Start Adding Ginger Beer To Your Meat Marinades And Thank Us Later

If you want highly flavored, tender, juicy meat, it might be time to mix some ginger beer into something besides your Moscow mule. Adding ginger beer to your marinade not only adds a punchy ginger flavor, but it adds sugar, acid, and carbonation. The fermented ginger is a flavor blast — that much you knew already. The sugar will help the meat brown, accelerating the Maillard reaction and giving you a deliciously savory exterior. The acid and carbonation, on the other hand, help tenderize and improve the experience of the cooked meat.

A study published in the Nigerian Journal of Animal Production found that of lime juice, pawpaw leaf extract, and carbonated drink marinades, the carbonated drink marinade resulted in the best piece of beef. It had the "best overall acceptability concerning sensory test[s]," the best color — even though the carbonated drink was colorless — and the least loss of moisture in refrigeration and cooking.

Depending on your marinade, you can use either ginger beer or ginger ale. Generally speaking, ginger beer will have a stronger, spicier ginger flavor and lighter sweetness — while a ginger ale will have a milder, sweeter flavor. They'll both have similar pH levels, hovering between three and three and a half, so it really comes down to what kind of flavor profile you want to achieve: Ginger beer? Stronger taste thanks to real ginger. Ginger ale? Milder taste thanks to ginger syrup.

Why does acid matter?

You may have noticed that many marinades have, at their base (no pun intended), an acid. That may be citrus juice, tomato juice, yogurt, or buttermilk. It's not just because it tastes delicious; there's a practical reason for it that cultures have picked up on over centuries. The acid is what makes it work.

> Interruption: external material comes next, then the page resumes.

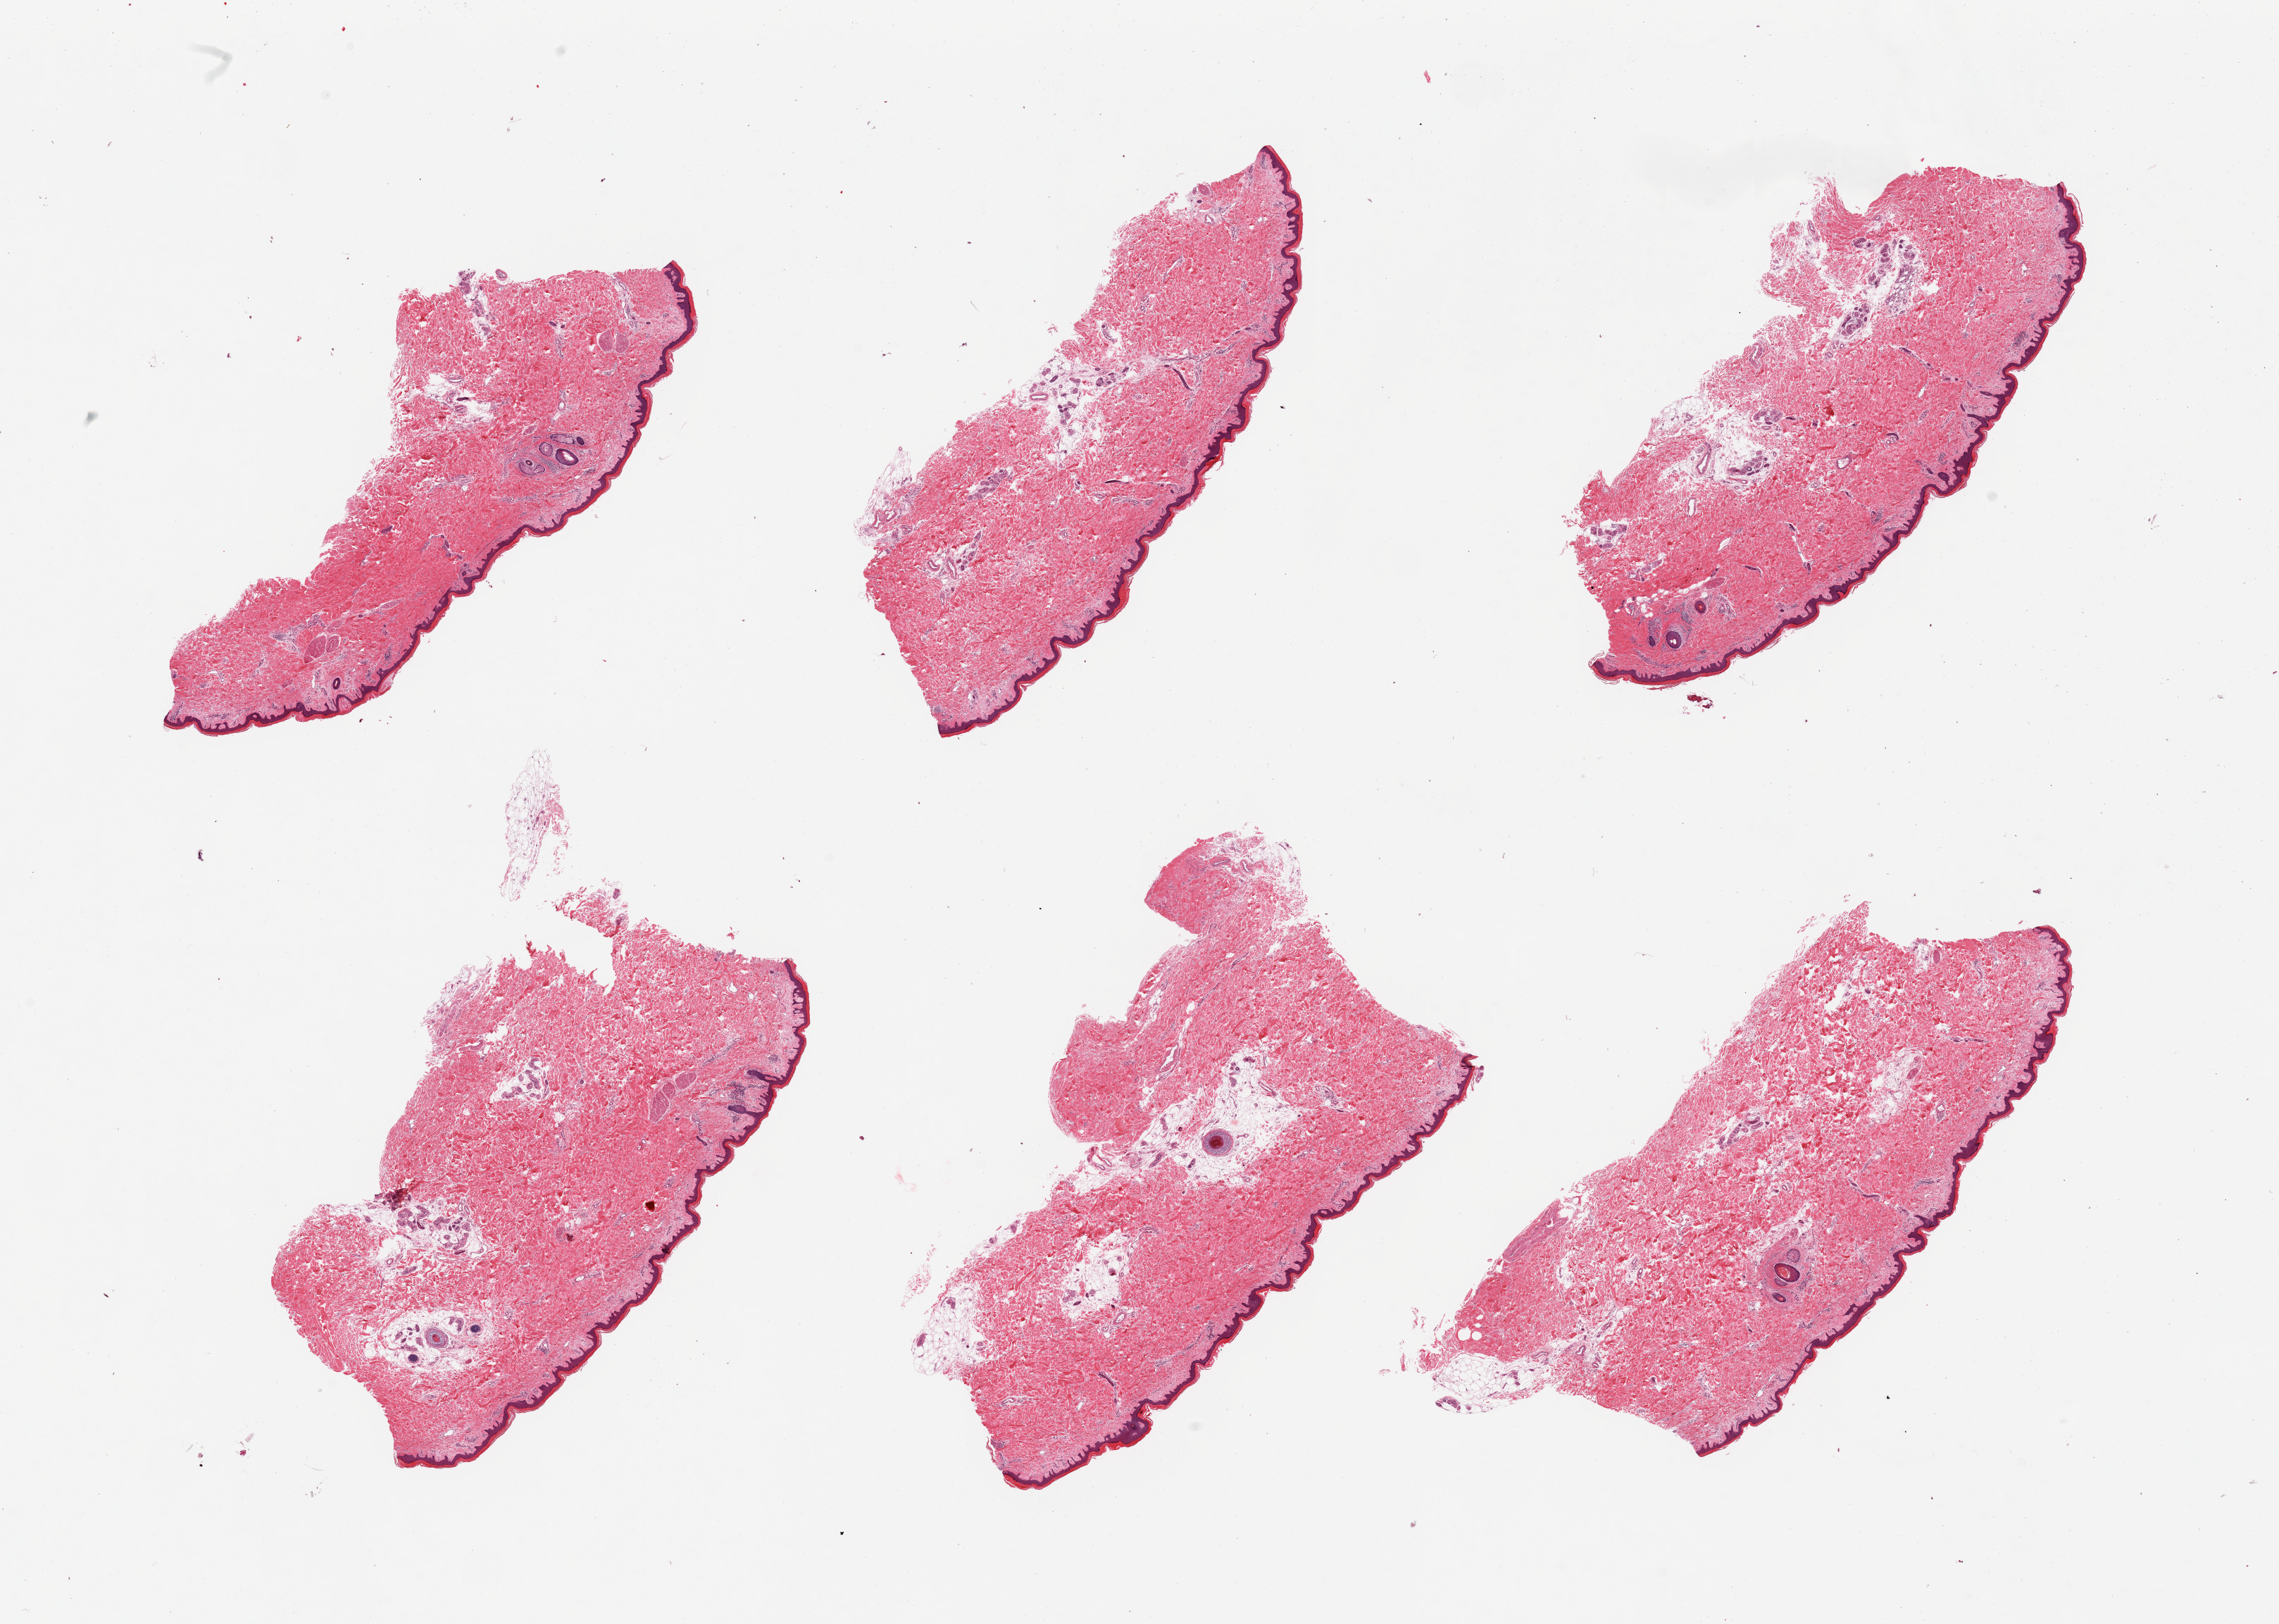
Digitized hematoxylin and eosin (H&E)-stained section, brightfield — a low-resolution overview of the entire scanned area, about 25.6 x 18.2 mm (from a 20x scan); PAXgene-fixed paraffin-embedded (PFPE) section; sampled site (target tissue): skin of lower leg; donor tissue sample. Donor: female.
Pathologist's review note for this sample: 6 pieces, minimal adherent fat.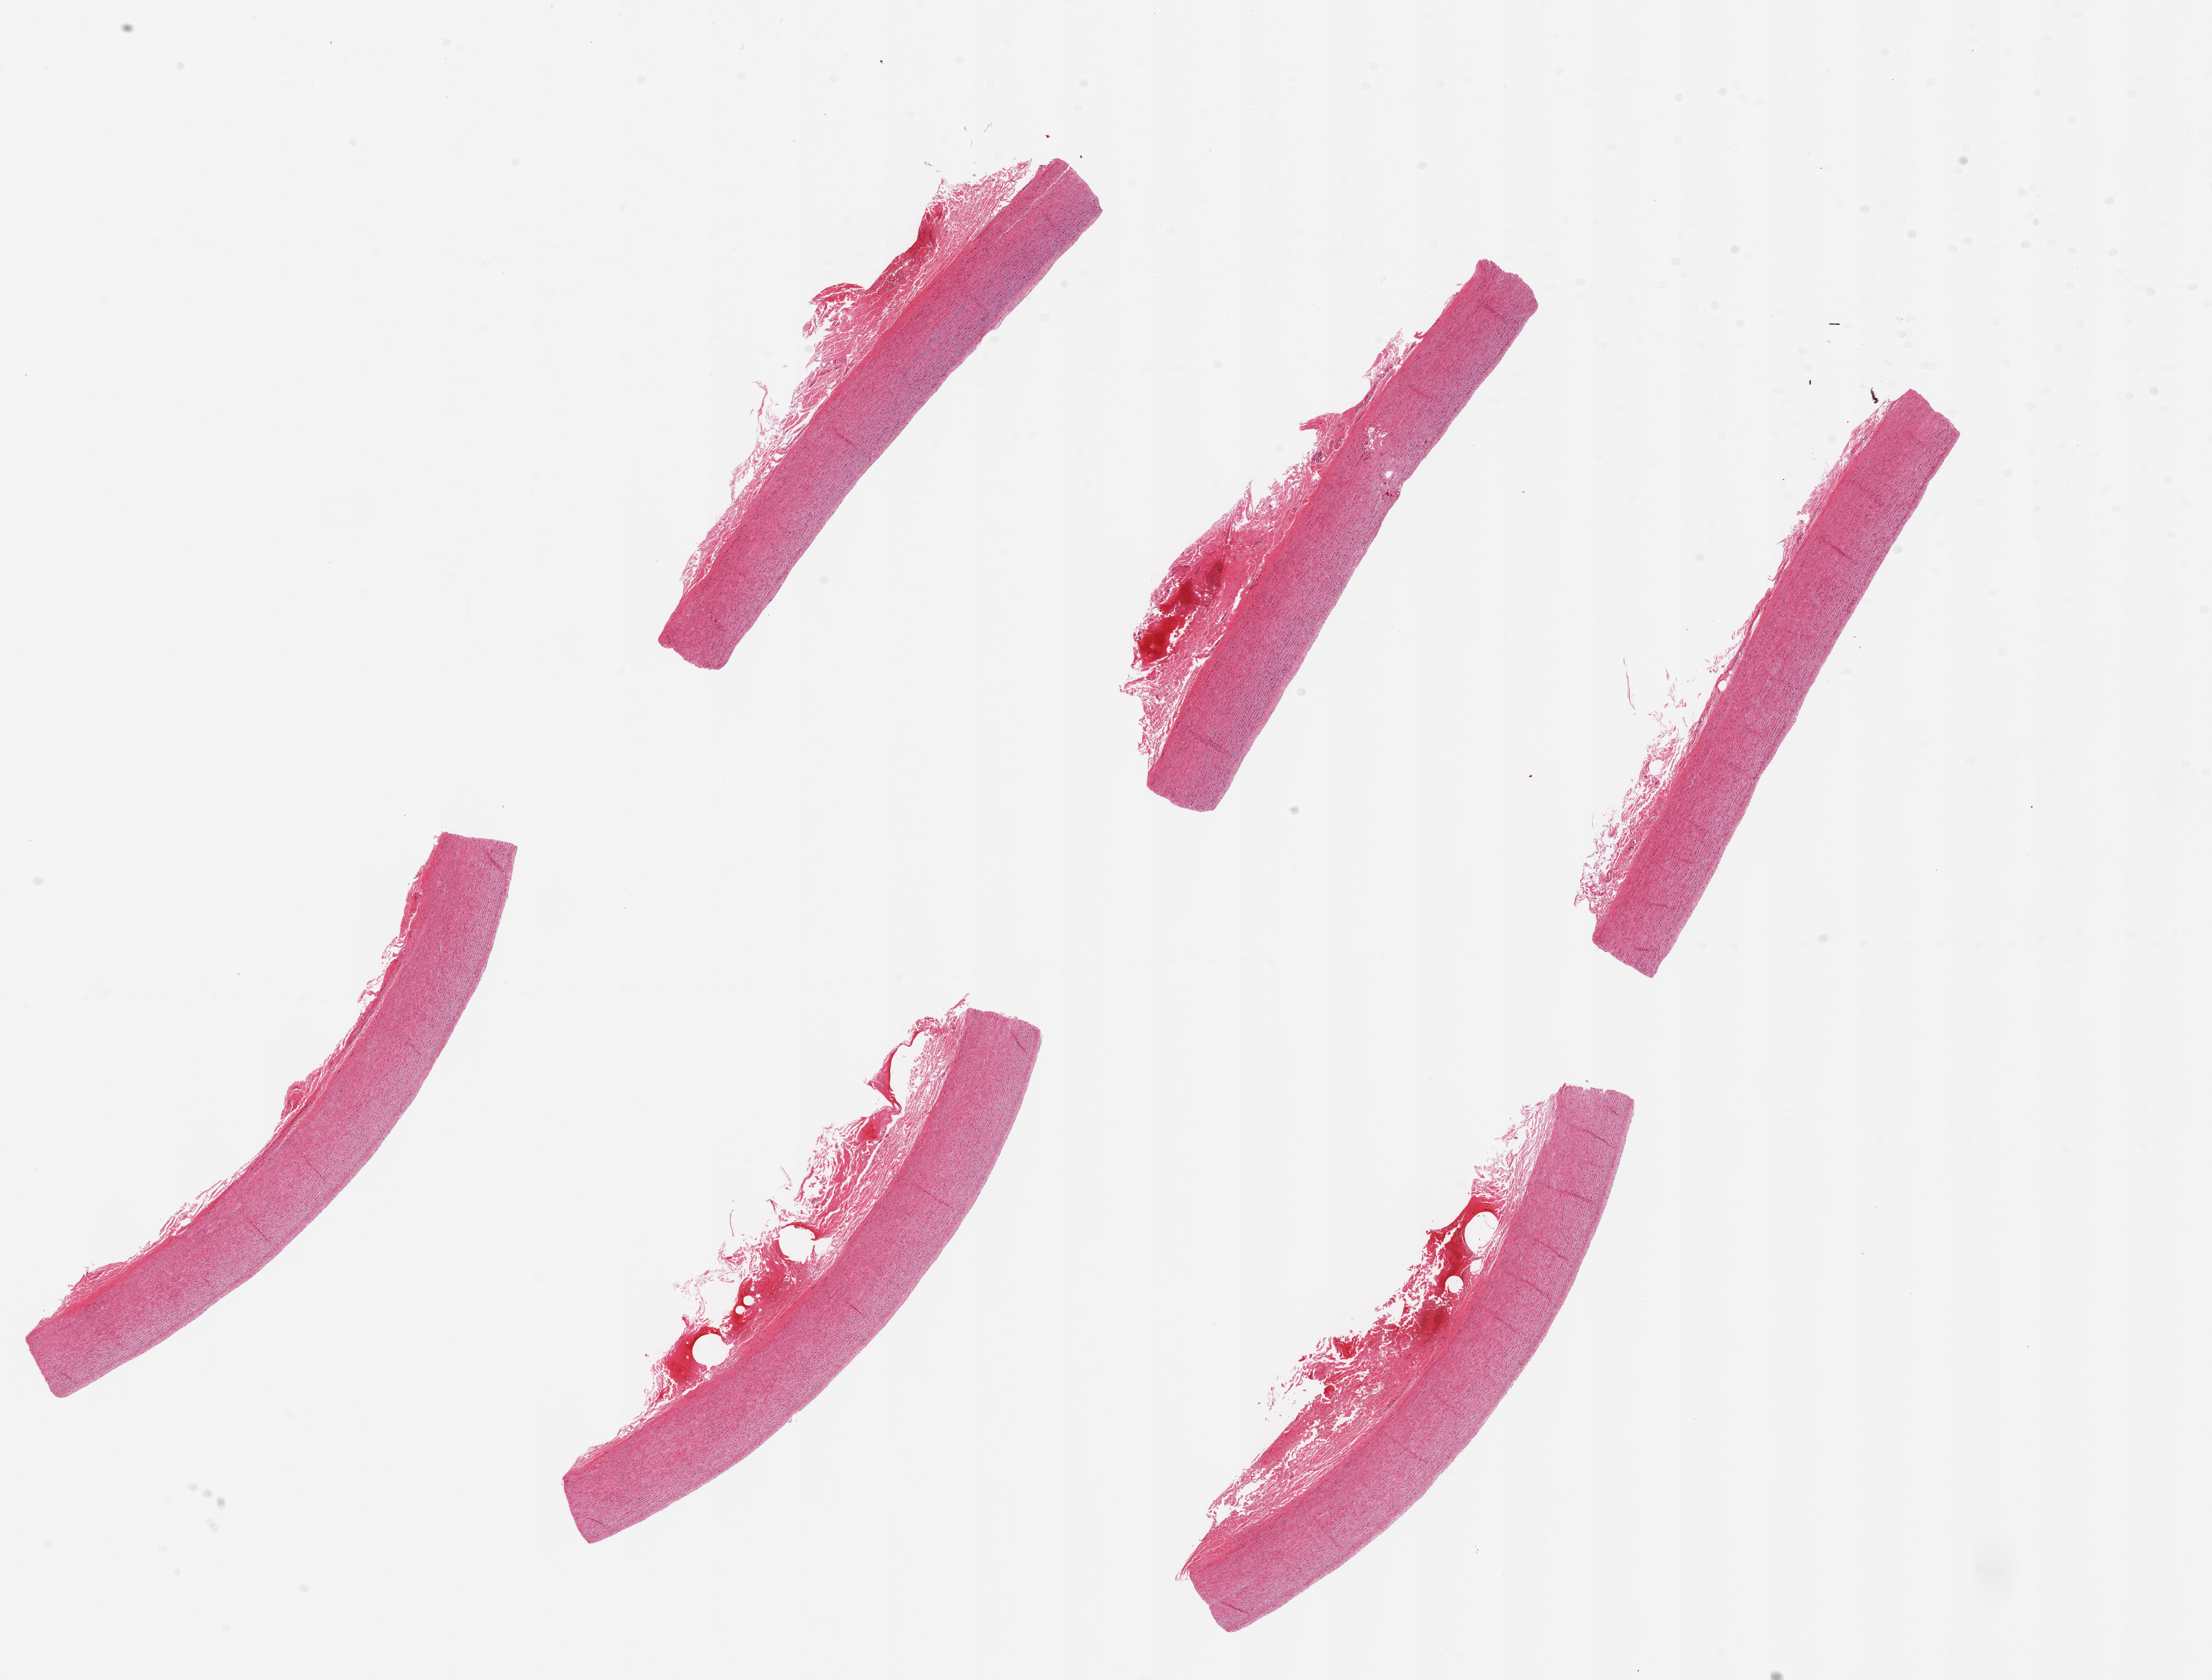
Digitized haematoxylin and eosin-stained section — whole scanned area (about 24.6 x 18.7 mm, from a 20x scan) shown as a low-resolution overview; PAXgene-fixed, paraffin-embedded tissue; sampled site (target tissue): aorta; tissue donor sample. Donor sex: male.
Reviewer comment on this tissue sample: 6 pieces ~7x1mm. Most have ~1mm layer of adentitia/vasa vasorum, deliniated.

A study in the 2010 issue of Meat Science showed that marinades with a lower pH — higher acidity — had a higher absorption during marinating. Acidic marinades have been proven to cause swelling of meat fibers, which tenderizes and flavors the meat, and various studies have shown that they can actually lower the temperatures at which gelatinization of collagen occurs, making the meat seem juicier. The study notes that the length of time meat is left to marinate vastly improves absorption rates as well.

Adding ginger beer to your marinade, with its acidic pH of three-ish, lowers the overall pH of your marinade. The study found that a marinade pH between 3.8 and 4.2 was most effective in absorption. Adding other things to it like oil or water will raise the pH, but adding additional acids will help bring it back down.

Mixing ginger beer into your marinades

When you're thinking about marinating your meat with ginger beer, consider flavors that already pair well with ginger. Ginger and citrus juice, for example, are easy to build off of. Ginger beer and lime could be paired with cilantro or lemongrass for a Thai, Vietnamese, or Mexican dish. Ginger beer and orange could use a touch of allspice or chili for a Chinese dish. Ginger beer and lemon could be mixed with rosemary and thyme for something a little more Mediterranean.

But you can branch out from there by combining ginger beer with elements like apple cider or apple cider vinegar, a particularly delicious combination for pork. Or you could mix it with balsamic vinegar and sage to play up the warm woodiness of it. You could cut it with tropical juices like pineapple, mango, or passionfruit. Amp it up with jerk spices for a different take on its warm woodiness.

You can take your cue from sticky ginger garlic wings, mixing ginger beer with garlic, soy sauce, and a bit of maple syrup. Pop it into a marinade for whiskey ginger salmon. Experimentation with flavors you already know by playing a mental association game can help you turn ginger beer into your new favorite marinade.